Omit every image, and transcribe the remaining entries exactly as given.

--- START ---

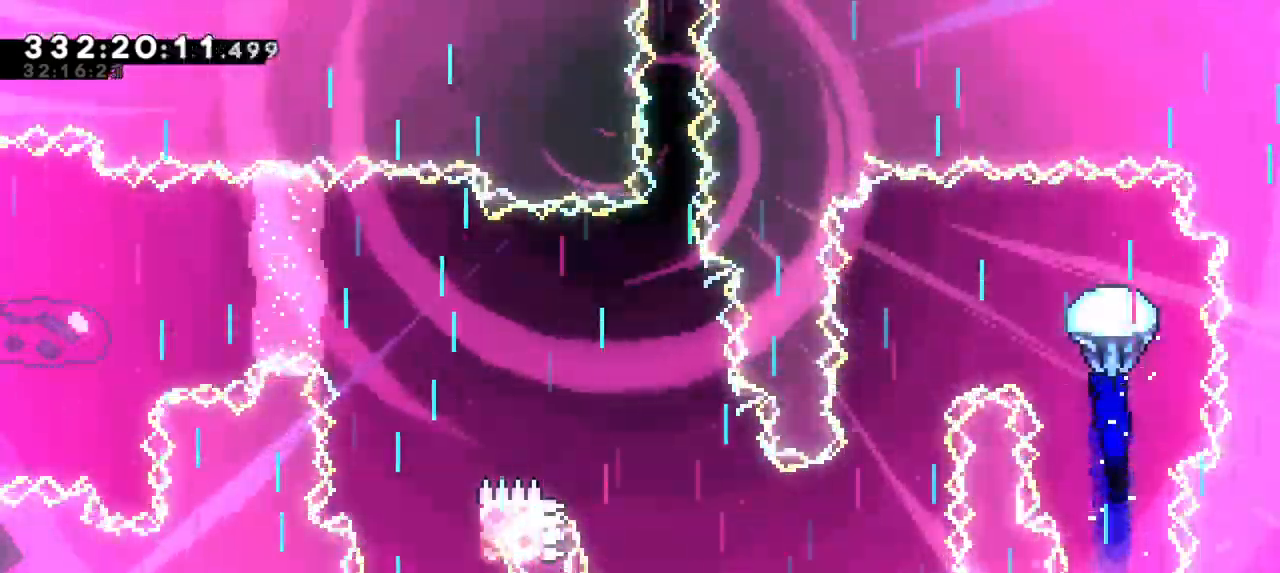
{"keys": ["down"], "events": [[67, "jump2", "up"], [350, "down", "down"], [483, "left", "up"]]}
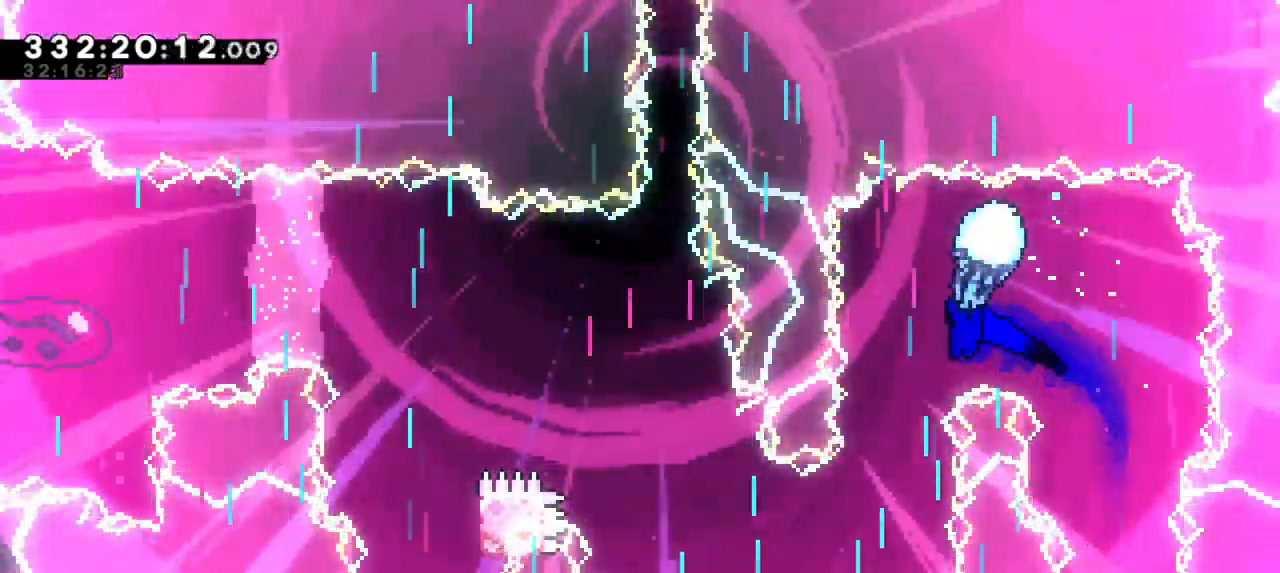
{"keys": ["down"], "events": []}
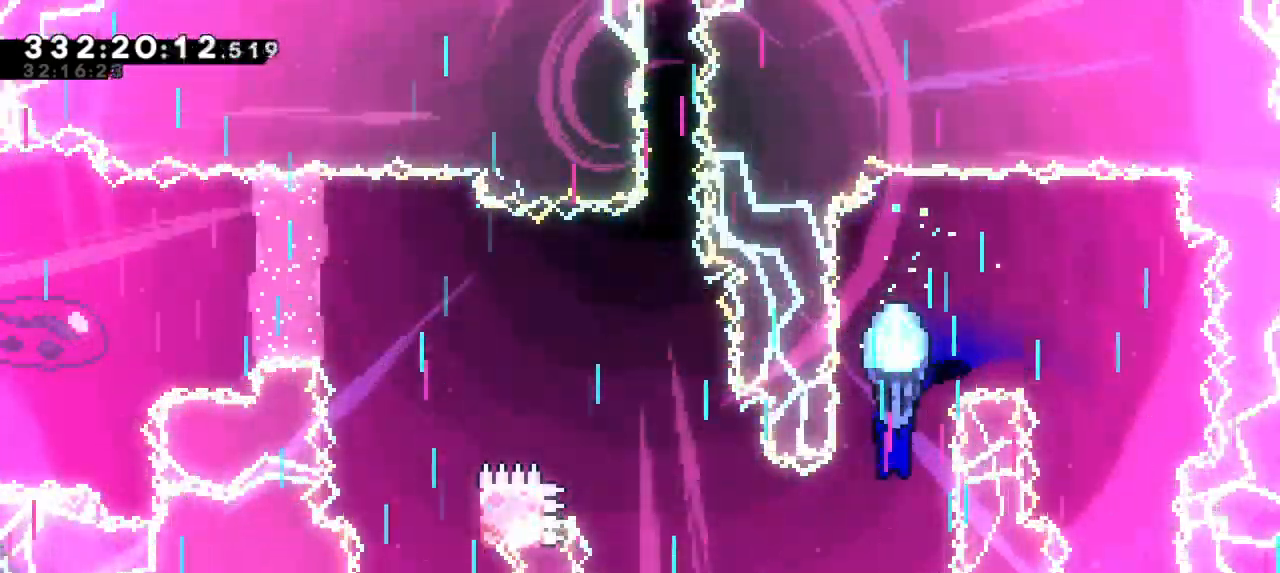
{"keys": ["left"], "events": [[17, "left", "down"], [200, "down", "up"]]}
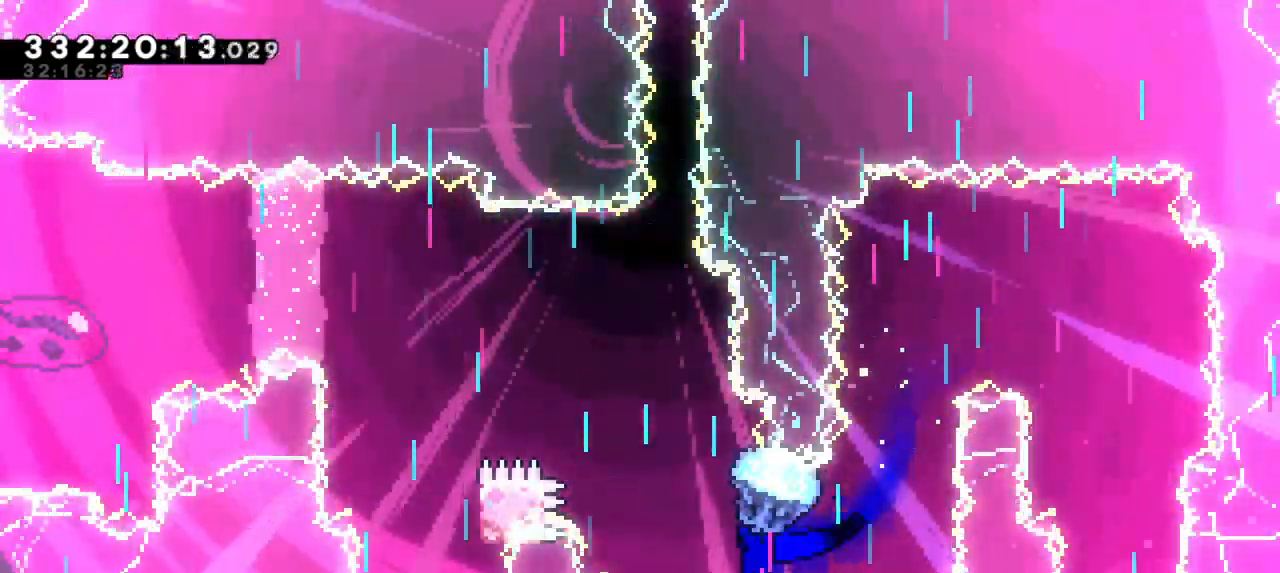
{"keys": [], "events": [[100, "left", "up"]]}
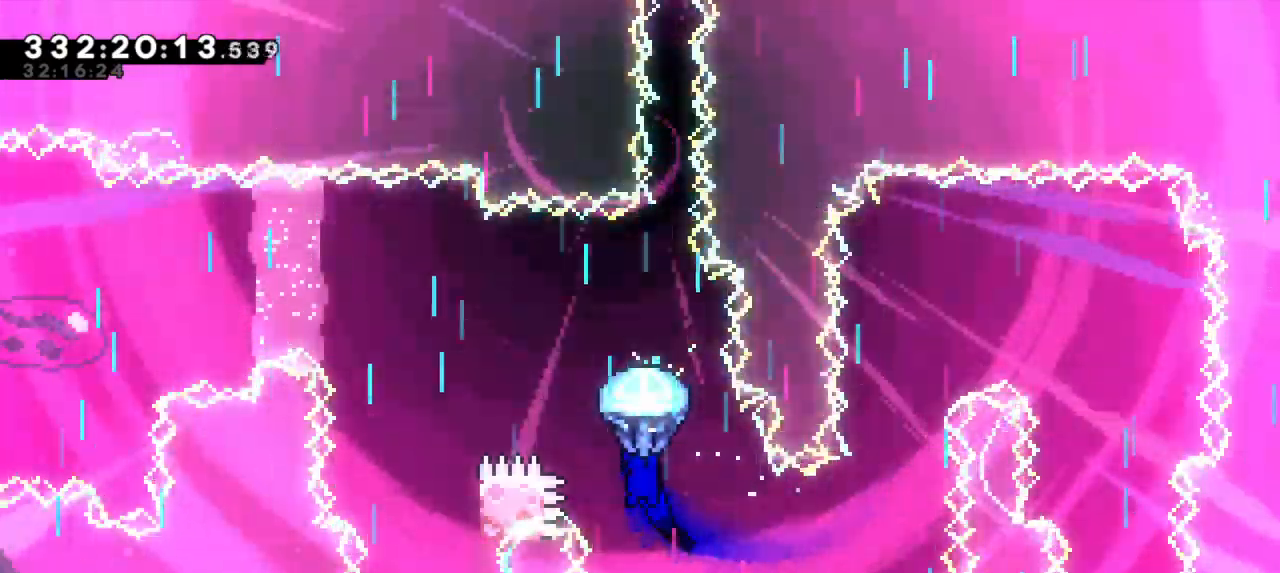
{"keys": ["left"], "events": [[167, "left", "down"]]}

--- END ---

● WRITTEN ANSWER:
{"keys": ["down"], "events": [[67, "jump2", "up"], [350, "down", "down"], [483, "left", "up"]]}
{"keys": ["down"], "events": []}
{"keys": ["left"], "events": [[17, "left", "down"], [200, "down", "up"]]}
{"keys": [], "events": [[100, "left", "up"]]}
{"keys": ["left"], "events": [[167, "left", "down"]]}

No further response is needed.